When asked about her stance on reproductive rights and access to abortion, she said, “With the overturning of Roe v. Wade that decision goes back to individual states. In Vermont, it is not going to affect any abortions that we have in this state. I believe in state’s rights and I’m glad to see that it goes back to the state. I am pro-life personally.” Her website says, “As a Christian, Anya is pro-life and believes in the protection of the unborn human life. Deeply concerned by the increasing erosion of our religious liberties, she will remain a staunch defender of Christianity in our country.”


In terms of other issues important to her, she said, “I’m very much in favor of securing our borders. We need to implement strong policies.” She referenced the recent news that 50 migrants were found dead in a truck in Texas, saying, “All of this is because of poor border policy and we need to address that.”

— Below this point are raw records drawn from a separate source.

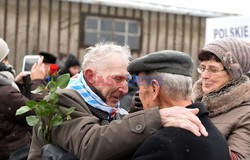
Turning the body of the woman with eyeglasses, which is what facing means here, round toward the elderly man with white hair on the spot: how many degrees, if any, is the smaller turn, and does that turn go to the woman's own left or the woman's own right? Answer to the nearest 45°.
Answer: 0° — they already face them

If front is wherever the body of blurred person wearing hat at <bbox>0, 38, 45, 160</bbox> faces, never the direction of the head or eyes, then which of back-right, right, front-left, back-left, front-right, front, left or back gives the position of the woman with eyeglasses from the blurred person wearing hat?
front-right

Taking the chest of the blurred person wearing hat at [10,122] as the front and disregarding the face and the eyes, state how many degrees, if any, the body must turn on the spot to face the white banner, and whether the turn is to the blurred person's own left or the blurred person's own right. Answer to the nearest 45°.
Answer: approximately 45° to the blurred person's own left

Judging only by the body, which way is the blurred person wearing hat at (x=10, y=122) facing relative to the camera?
to the viewer's right

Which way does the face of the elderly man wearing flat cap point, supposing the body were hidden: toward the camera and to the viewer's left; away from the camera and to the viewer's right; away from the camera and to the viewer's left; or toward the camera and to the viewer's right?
away from the camera and to the viewer's left

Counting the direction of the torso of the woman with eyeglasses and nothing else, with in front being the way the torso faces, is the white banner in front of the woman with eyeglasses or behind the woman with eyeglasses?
behind

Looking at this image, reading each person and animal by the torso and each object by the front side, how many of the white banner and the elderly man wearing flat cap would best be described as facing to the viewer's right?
0

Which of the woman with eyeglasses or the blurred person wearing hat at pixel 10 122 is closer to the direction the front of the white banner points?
the woman with eyeglasses

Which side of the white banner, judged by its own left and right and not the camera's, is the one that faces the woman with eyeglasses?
front

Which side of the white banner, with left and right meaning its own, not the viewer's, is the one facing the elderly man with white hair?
front

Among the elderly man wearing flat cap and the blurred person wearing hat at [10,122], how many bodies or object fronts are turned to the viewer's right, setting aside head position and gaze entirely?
1

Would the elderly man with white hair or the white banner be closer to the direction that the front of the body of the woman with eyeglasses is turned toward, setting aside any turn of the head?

She is the Orleans County representative to the state GOP platform committee and said that experience has taught her to work with others to come to a consensus.

Tynio said, “I understand that within rural communities that we need to have lower cost of living, better affordability, better opportunity. We need to strengthen our agriculture. In the Northeast Kingdom, we’ve lost so many farms. It saddens me.

“I’m a Constitutionalist, and I think that all politicians should be Constitutionalists regardless of which side of the political spectrum they fall on. I’m a very hard worker. I will work very hard in this role.”